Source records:
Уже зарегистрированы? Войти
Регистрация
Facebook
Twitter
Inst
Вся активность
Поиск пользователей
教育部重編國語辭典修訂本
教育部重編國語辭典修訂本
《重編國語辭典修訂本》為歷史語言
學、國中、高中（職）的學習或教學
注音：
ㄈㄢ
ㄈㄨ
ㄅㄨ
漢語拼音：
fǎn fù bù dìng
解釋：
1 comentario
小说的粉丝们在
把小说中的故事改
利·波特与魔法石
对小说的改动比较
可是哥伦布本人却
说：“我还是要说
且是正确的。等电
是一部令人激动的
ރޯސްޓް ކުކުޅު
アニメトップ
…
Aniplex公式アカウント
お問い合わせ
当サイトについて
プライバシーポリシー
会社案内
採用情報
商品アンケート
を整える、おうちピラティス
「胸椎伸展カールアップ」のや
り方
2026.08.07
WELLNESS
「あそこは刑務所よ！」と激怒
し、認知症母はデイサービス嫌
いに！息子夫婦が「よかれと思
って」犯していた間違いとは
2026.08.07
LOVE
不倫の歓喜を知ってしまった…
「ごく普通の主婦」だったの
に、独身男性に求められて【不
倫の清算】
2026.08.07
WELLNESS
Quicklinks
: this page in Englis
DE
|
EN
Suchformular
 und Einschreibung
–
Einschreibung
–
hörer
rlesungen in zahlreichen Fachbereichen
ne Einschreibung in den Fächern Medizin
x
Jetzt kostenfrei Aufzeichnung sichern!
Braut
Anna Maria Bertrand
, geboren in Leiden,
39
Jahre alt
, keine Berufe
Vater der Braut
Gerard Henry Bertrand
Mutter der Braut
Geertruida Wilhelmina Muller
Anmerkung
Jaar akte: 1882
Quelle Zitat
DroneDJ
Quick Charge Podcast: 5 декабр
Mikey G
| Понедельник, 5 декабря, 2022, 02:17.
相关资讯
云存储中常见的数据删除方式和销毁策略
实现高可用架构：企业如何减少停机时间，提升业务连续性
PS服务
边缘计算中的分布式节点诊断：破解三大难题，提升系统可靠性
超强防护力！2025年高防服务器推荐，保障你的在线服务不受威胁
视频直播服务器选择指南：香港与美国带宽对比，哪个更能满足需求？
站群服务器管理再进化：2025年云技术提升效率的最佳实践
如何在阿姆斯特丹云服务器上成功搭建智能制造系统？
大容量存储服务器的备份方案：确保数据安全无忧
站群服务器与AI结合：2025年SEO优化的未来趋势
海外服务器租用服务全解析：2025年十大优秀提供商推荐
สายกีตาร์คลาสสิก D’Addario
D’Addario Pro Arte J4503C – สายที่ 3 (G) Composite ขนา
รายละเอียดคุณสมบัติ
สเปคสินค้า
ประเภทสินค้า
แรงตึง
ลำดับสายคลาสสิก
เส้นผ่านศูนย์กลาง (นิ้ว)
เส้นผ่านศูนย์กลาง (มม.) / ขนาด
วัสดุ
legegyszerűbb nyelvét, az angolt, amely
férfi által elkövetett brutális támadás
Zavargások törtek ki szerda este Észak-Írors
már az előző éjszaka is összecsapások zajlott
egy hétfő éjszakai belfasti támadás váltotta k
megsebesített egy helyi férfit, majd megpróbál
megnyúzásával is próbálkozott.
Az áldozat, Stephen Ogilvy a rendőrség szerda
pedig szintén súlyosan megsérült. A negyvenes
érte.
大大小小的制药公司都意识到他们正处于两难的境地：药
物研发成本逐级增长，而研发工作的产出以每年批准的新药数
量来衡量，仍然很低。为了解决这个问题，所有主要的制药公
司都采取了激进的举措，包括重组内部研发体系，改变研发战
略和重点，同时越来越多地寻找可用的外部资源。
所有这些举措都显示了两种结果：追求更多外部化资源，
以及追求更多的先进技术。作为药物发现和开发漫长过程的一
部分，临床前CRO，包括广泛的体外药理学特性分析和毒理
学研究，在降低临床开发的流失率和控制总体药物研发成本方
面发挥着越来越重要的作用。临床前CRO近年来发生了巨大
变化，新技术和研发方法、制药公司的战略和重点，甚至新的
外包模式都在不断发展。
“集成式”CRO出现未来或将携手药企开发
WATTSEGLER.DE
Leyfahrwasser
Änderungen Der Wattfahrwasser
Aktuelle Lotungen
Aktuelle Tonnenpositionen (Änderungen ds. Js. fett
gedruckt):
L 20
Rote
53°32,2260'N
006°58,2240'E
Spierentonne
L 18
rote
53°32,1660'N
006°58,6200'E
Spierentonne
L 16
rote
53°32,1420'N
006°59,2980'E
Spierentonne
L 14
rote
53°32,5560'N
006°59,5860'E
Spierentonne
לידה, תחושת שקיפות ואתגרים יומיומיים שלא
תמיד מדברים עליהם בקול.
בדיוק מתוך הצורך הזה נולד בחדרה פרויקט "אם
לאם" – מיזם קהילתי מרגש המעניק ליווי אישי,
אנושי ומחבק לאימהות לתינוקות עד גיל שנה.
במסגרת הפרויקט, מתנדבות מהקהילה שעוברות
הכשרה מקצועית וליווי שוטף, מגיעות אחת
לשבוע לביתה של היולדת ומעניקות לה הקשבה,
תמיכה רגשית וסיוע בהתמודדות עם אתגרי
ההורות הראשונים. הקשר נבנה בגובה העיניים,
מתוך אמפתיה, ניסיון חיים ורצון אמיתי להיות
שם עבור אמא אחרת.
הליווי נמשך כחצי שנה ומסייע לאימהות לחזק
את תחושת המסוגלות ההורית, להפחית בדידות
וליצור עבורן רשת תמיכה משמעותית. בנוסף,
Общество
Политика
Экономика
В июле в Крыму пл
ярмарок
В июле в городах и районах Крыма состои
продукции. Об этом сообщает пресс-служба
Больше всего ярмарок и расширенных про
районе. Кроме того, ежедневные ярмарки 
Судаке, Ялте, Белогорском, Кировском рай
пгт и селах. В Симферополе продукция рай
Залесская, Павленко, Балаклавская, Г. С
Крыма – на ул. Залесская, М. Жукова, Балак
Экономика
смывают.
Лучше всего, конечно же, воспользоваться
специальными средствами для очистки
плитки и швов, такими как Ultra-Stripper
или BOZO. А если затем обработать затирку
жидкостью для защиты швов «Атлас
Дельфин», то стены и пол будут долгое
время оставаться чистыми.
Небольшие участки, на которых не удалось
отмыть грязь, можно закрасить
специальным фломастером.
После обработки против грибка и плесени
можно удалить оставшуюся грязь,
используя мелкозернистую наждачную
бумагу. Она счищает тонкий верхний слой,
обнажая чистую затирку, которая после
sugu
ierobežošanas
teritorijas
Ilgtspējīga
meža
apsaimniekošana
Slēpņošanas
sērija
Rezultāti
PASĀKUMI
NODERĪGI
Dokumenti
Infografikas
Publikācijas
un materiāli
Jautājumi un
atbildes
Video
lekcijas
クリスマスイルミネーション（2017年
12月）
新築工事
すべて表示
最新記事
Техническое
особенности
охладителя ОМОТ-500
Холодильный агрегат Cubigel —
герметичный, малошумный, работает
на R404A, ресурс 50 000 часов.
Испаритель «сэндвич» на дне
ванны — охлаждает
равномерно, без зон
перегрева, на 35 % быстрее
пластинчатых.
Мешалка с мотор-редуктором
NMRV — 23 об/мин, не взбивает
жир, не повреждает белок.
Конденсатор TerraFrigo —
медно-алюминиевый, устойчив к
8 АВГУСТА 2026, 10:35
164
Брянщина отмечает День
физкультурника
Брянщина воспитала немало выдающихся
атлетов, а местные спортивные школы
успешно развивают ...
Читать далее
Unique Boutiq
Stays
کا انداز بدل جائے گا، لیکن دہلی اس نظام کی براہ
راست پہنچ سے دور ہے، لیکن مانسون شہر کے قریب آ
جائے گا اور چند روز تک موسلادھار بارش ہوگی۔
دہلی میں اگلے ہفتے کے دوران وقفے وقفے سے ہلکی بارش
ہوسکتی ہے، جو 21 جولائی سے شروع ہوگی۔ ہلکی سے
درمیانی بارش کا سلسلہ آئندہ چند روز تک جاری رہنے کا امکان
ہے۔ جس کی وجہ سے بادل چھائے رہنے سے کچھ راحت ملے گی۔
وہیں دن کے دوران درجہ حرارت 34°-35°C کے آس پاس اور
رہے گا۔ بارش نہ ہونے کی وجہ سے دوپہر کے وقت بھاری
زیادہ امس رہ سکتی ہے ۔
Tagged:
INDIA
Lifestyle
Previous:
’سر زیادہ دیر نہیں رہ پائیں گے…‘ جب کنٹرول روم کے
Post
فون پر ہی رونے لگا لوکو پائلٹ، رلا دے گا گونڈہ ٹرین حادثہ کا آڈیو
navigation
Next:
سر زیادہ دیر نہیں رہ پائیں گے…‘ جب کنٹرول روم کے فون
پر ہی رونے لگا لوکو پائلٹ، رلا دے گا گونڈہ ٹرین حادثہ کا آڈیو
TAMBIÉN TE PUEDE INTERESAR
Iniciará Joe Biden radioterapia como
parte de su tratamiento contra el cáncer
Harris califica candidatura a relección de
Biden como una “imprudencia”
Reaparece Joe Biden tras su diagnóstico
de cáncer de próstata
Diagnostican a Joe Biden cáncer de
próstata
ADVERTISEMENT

Required work:
Count the lines of the records that contain the string "como", treating uppercase and lowercase as different, and give only the number.

Task answer:
2